Microplate technologies have evolved over recent years, and so has the scope of applications. Single-mode systems have given rise to multi-mode platforms. Molecular imaging systems have evolved into high-content cellular imaging platforms. Technologies born under the microscope have grown into high-throughput cellular screening tools. 

The latest technologies have served to miniaturize and automate biochemical assays as well. Surface-plasmon resonance, biosensor detection, biologic screening, and others are all enabled by advanced microplate hardware and software analysis tools.


Although certainly interesting, not every device is a perfect match for the lab and the intended application(s).

Functionality, scope, scale, and throughput are four concepts to help steer the conversation over which microplate systems are available - and the right fit - for maximum laboratory performance.


Microplate Readers  

What is the intended use for the detector? Are there multiple workflows which can be merged into one device? What are the future goals of the research lab?

  • Absorbance, fluorescence, and luminescence are the most common modes of microplate detection -- covering the visible, ultraviolet, or full range light spectrum.
  • Colorimetric and intrinsic absorbance measurements, such as those needed for protein and nucleic acid quantitation, are very common uses for these devices.
  • Fluorescence can measure the reaction of a reagent with a substrate or with a protein, although intrinsic or fluorescent nucleic acid labels may also be detected with great sensitivity.
  • Luminescence can add another layer of sensitivity and flexibility over fluorescence.

Single-mode detection systems may be best suited for well validated routine applications, such as unlabelled or labelled protein or DNA quantitation, without the need for advanced or multiplexed features.


Multi-mode Microplate Readers

  • Multi-mode systems can combine two or more detection modes in a central platform, even adding specialty measurements such as time-resolved fluorescence (TRF) and fluorescence polarization (FP) to the mix.
  • Additional modules can be available as upgrades to enable Western blot, imaging, and other capabilities.
  • Plate shaking, incubation, washing, and other duties can enable complete end-to-end workflows for complex imaging, ELISA applications, and others.

While single-mode devices can perform dedicated function with relative fast speed and throughput -- multi-mode devices can combine workflows and broaden the scope of lab operations.


Cellular Imaging Systems

Once the domain of the microscope, cellular imaging and analysis has now been integrated into advanced microplate world.

  • High-content imaging and screening have been merged with flexibility and scalability. Objectives, filters, imaging and light channels, environmental and incubation conditions and more have now been built into microplate detection platforms.
  • This breadth of features equates to a range of capabilities including imaging: live cells, stem cells, plant cells, tissues slices, whole organelles, and 3-D cell matrices.
  • The ability to image such a broad range of cells and tissues translates to a vast multitude of cell-based assays, all capable by means of a central platform.
  • High-content imaging produces high density data, and innovative software solutions are designed to help make sense of the valuable, and ignore the unnecessary data.

Advanced microplate imaging features and flexibility allow the technologies to grow alongside research, creating a valuable discovery resource beyond validation, screening, and cell-based assay applications.


Biochemical Assays

Biochemical assays that were once relegated to the reaction tube, vessel, or column can now be performed in microplate format – enabling a wide-range of applications designed to speed up the discovery process.

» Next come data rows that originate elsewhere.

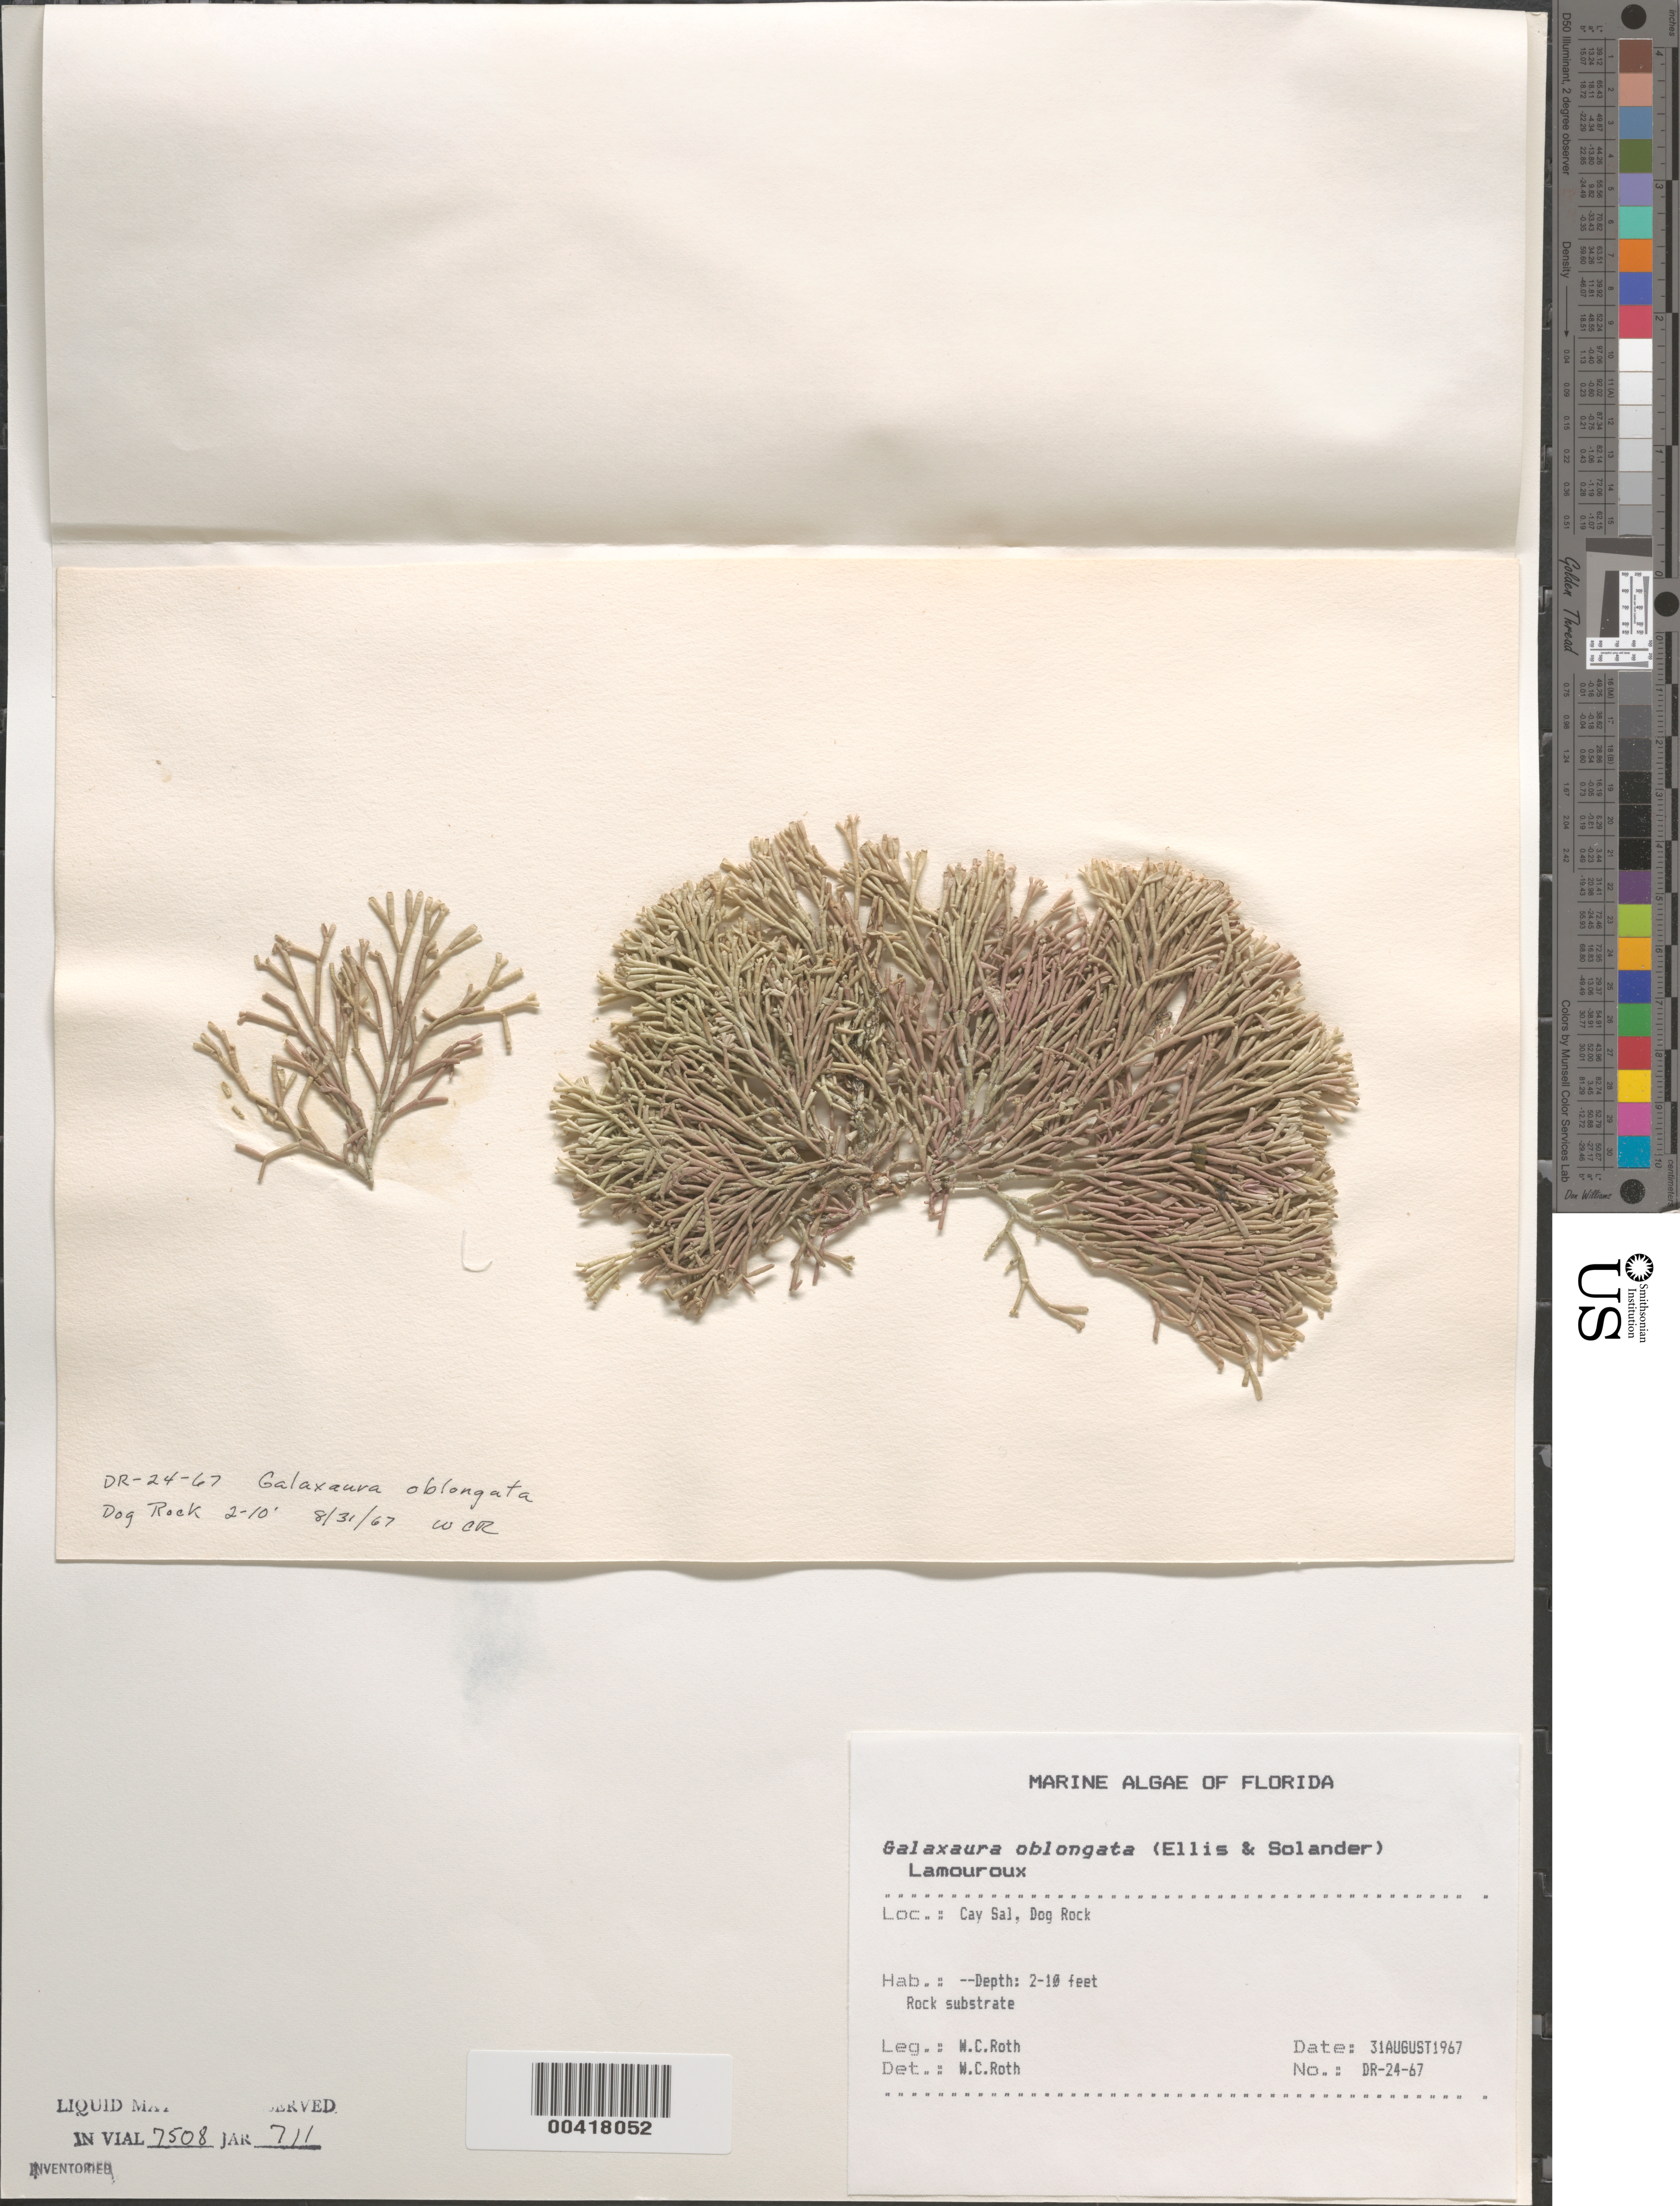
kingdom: Plantae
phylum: Rhodophyta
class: Florideophyceae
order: Nemaliales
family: Galaxauraceae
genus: Tricleocarpa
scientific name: Tricleocarpa fragilis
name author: (L.) Huisman & R.A. Towns.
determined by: Algae name updating Project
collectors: W. C. Roth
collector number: Dr-24-67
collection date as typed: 31 Aug 1967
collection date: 1967-08-31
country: United States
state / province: Florida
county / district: Monroe County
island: Cay Sal (Dog Rock)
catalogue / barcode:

  • Primary assays, such as those during the early stages of the small molecule or biologic development processes, often involve biomolecule interaction, catalysis, enzyme kinetics, or other cell-free activities.
  • Advanced microplate systems can now be coupled with microplates and other reagents -- and fixed with reactants, substrates, or indicators.
  • Reactions can be concentrated within the plates and can be measured in real-time.
  • Scale and throughput can be increased to enable true high-throughput screening of compound libraries, engineered proteins, and single cell clone isolation.

Diverse biomolecules - such as antibodies, soluble receptors, and peptides - can be assessed rapidly for basic functionality, saving time and resources in the therapeutic development process.